Le Figaro, le 26 janvier 1999 — Frédéric Ferney
[...] Catherine Hiegel, en tant que metteur en scène, accentue encore la rage, la stupeur, la cruauté de ce fabliau noir. La pièce acquiert, dans cette nouvelle vision, d'une belle authenticité, une frénésie de soumission atroce et sans remède, un supplément d'âpreté, qu'on soupçonnait et qu'elle exploite avec sa sensibilité. Nous sommes dans une cour de ferme — un véritable cloaque où l'on patauge sous l'offense de la boue. Ce n'est pas une surenchère gratuite. Au contraire, tout prend un sens, au plus près de ce que veut dire Molière de l'abaissement, transposé dans une esthétique contemporaire. [...] Hiegel introduit dans les dialogues des silences, des gênes, des tensions, qui ne font que durcir encore les rapports humain. [...] Hiegel n'est pas loin d'avoir réuni une distribution idéale : Bruno Putzulu (Dandin) et l'exquise Anne Kessler (Angélique) sont poignants, acérés, pathétiques. Martine Chevallier et Alain Lenglet (les Sotenville) ont des allures de spectres effarés et fourbus dans leurs fières guenilles du temps de Louis XIII. Bravo à Claudie Guillot, singulière Claudine, rébarbative jusqu'à l'effroi, à Alexandre Pavloff, qui, dans Clitandre, compose un extravagant gourgandin moscovite, répugnant de morgue poudrée et de sotte malice. Jérôme Pouly, enfin, risiblement humain et servile, dans Lubin, se montre radieux dans l'imbécillité. Tout cela est rondement mené, diablement intelligent, vrai, féministe, social, audacieux sans vaine provocation, sans inutile prouesse. Rien de plus suggestif que le décor de Goury et les costumes de Dominique Borg. On se croirait parfois dans un conte de Gogol, comme si Catherine Hiegel était capable de sublimer la laideur la plus bestiale en obstenant tout ce qu'elle veut des comédiens — l'invention, le sérieux, la joie.
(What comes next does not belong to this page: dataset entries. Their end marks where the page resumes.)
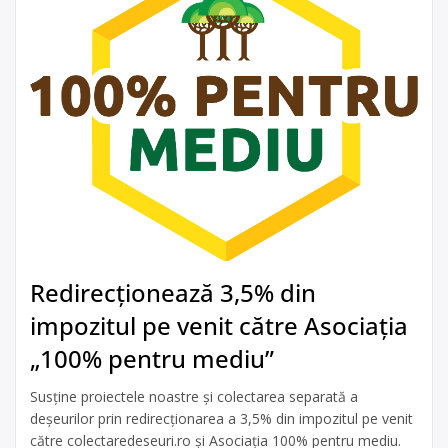
Redirecționează 3,5% din
impozitul pe venit către Asociația
„100% pentru mediu”
Susține proiectele noastre și colectarea separată a
deșeurilor prin redirecționarea a 3,5% din impozitul pe venit
către colectaredeseuri.ro și Asociația 100% pentru mediu.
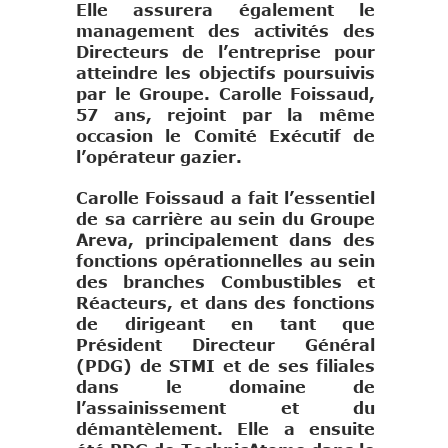
Elle assurera également le
management des activités des
Directeurs de l’entreprise pour
atteindre les objectifs poursuivis
par le Groupe. Carolle Foissaud,
57 ans, rejoint par la même
occasion le Comité Exécutif de
l’opérateur gazier.
Carolle Foissaud a fait l’essentiel
de sa carrière au sein du Groupe
Areva, principalement dans des
fonctions opérationnelles au sein
des branches Combustibles et
Réacteurs, et dans des fonctions
de dirigeant en tant que
Président Directeur Général
(PDG) de STMI et de ses filiales
dans le domaine de
l’assainissement et du
démantèlement. Elle a ensuite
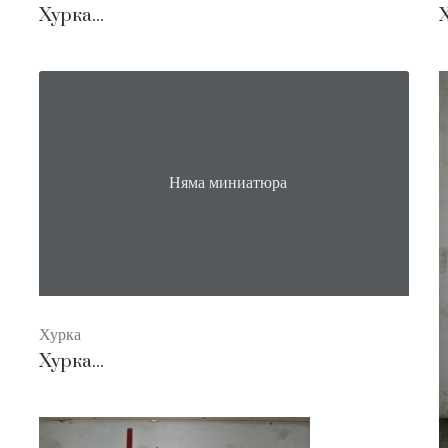
Хурка...
Х
Няма миниатюра
Хурка
Хурка...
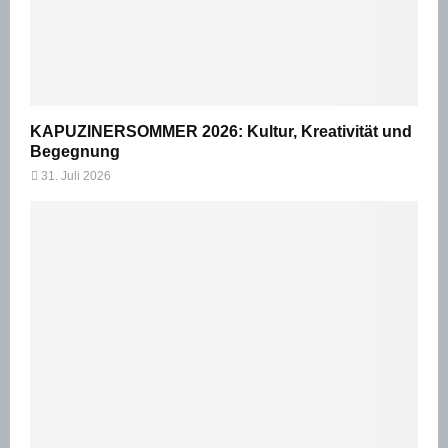
KAPUZINERSOMMER 2026: Kultur, Kreativität und
Begegnung
31. Juli 2026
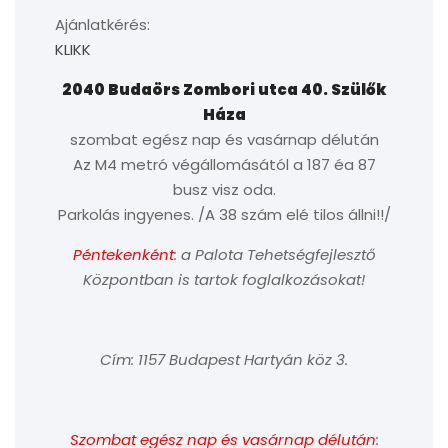
Ajánlatkérés:
KLIKK
2040 Budaörs Zombori utca 40. Szülők
Háza
szombat egész nap és vasárnap délután
Az M4 metró végállomásától a 187 éa 87
busz visz oda.
Parkolás ingyenes. /A 38 szám elé tilos állni!!/
Péntekenként
: a Palota Tehetségfejlesztő
Központban is tartok foglalkozásokat!
Cím: 1157 Budapest Hartyán köz 3.
Szombat egész nap és vasárnap délután
:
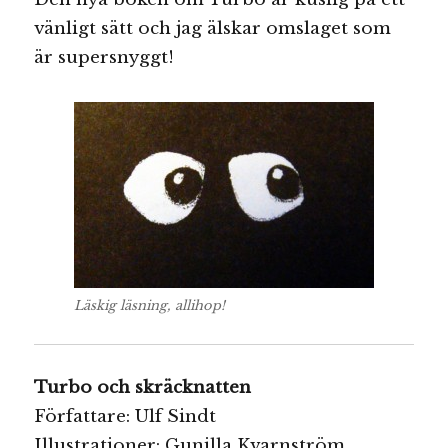
vänligt sätt och jag älskar omslaget som
är supersnyggt!
Läskig läsning, allihop!
Turbo och skräcknatten
Författare: Ulf Sindt
Illustrationer: Gunilla Kvarnström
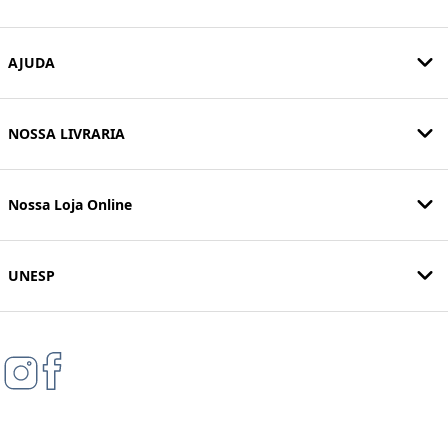
AJUDA
NOSSA LIVRARIA
Nossa Loja Online
UNESP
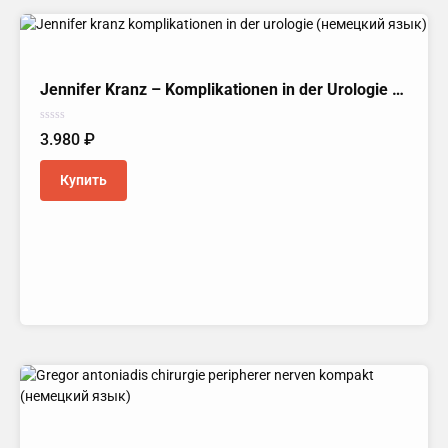
Jennifer Kranz – Komplikationen in der Urologie (Немецкий язык)
Оценка
3.980
₽
0
из
5
Купить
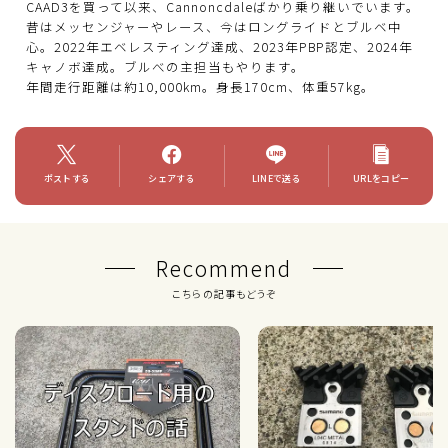
CAAD3を買って以来、Cannoncdaleばかり乗り継いでいます。
昔はメッセンジャーやレース、今はロングライドとブルベ中
心。2022年エベレスティング達成、2023年PBP認定、2024年
キャノボ達成。ブルべの主担当もやります。
年間走行距離は約10,000km。身長170cm、体重57kg。
ポストする
シェアする
LINEで送る
URLをコピー
Recommend
こちらの記事もどうぞ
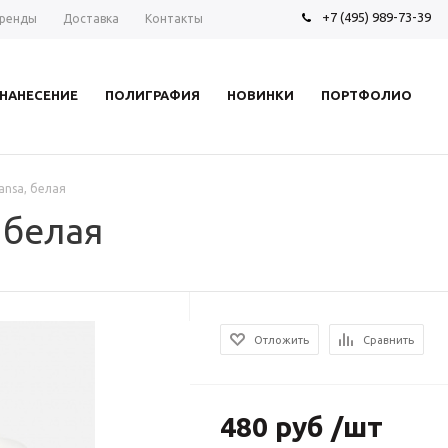
+7 (495) 989-73-39
ренды
Доставка
Контакты
НАНЕСЕНИЕ
ПОЛИГРАФИЯ
НОВИНКИ
ПОРТФОЛИО
ansa, белая
 белая
Отложить
Сравнить
480 руб /шт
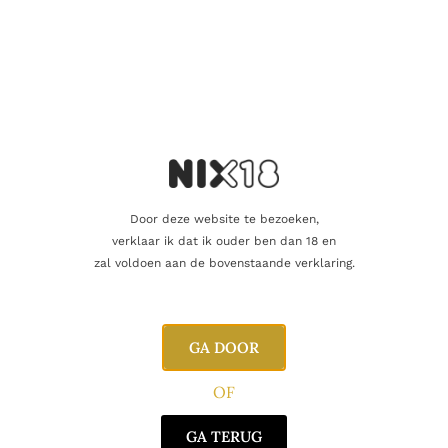
Aanvullende informatie
Inhoud
70cl
Alcoholpercentage
41,0%
Door deze website te bezoeken,
Producent
Frapin
verklaar ik dat ik ouder ben dan 18 en
zal voldoen aan de bovenstaande verklaring.
Oorsprong
Frankrijk
GA DOOR
Gerelateerde producten
OF
GA TERUG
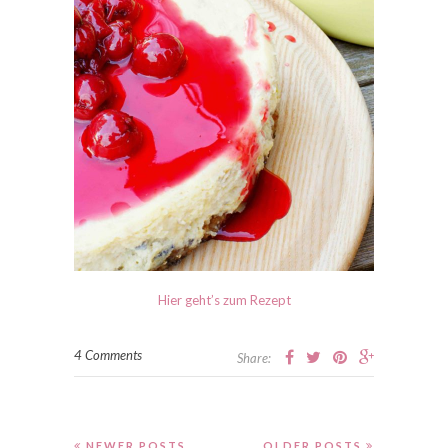
Hier geht’s zum Rezept
4 Comments
Share:
NEWER POSTS
OLDER POSTS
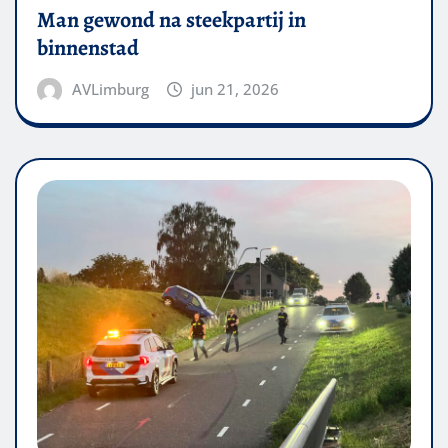
Man gewond na steekpartij in
binnenstad
AVLimburg
jun 21, 2026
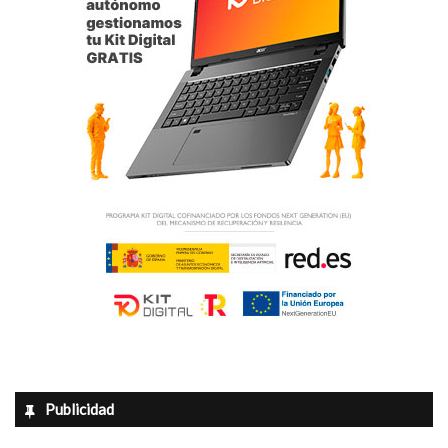
Publicidad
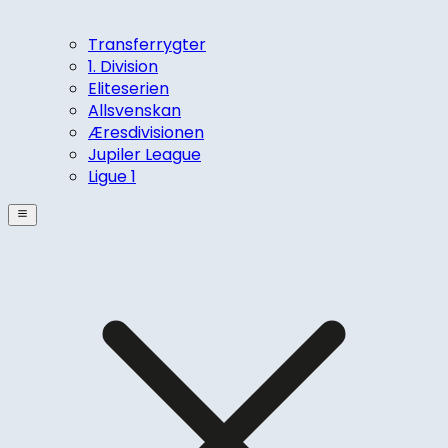
Transferrygter
1. Division
Eliteserien
Allsvenskan
Æresdivisionen
Jupiler League
Ligue 1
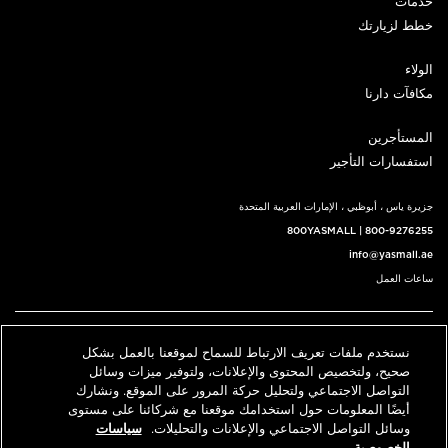
خدمات
خطط لزيارتك
الولاء
مكافآت دارنا
المستأجرين
استفسارات التأجير
جزيرة ياس ، أبوظبي ، الإمارات العربية المتحدة
800YASMALL
|
800-9276255
info@yasmall.ae
ساعات العمل
اتبعنا@
نستخدم ملفات تعريف الارتباط للسماح لموقعنا بالعمل بشكل
English
حدد موقعنا
اتصل بنا
صحيح، ولتخصيص المحتوى والإعلانات، ولتوفير ميزات وسائل
التواصل الاجتماعي ولتحليل حركة المرور على الموقع. ونشارك
أيضًا المعلومات حول استخدامك موقعنا مع شركائنا على مستوى
وسائل التواصل الاجتماعي والإعلانات والتحليلات.
سياسات
© 2026 كل الحقوق محفوظة، ياس مول v3.1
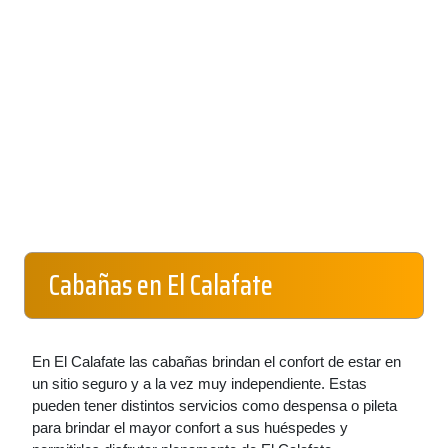
Cabañas en El Calafate
En El Calafate las cabañas brindan el confort de estar en
un sitio seguro y a la vez muy independiente. Estas
pueden tener distintos servicios como despensa o pileta
para brindar el mayor confort a sus huéspedes y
Télérama, le 27 janvier 1999 — Joshka Schidlow
[...] Refusant avec raison le ton souvent utilisé de la farce, Catherine Hiegel a choisi pour décor une cour de ferme transformée en bourbier dans lequel les personnages s'enfoncent comme Dandin dans son absurce malheur. Acteur d'une souriante fraîcheur, Bruno Putzulu est le héros roulé dans la farine de cette intrigue d'une inhabituelle noirceur.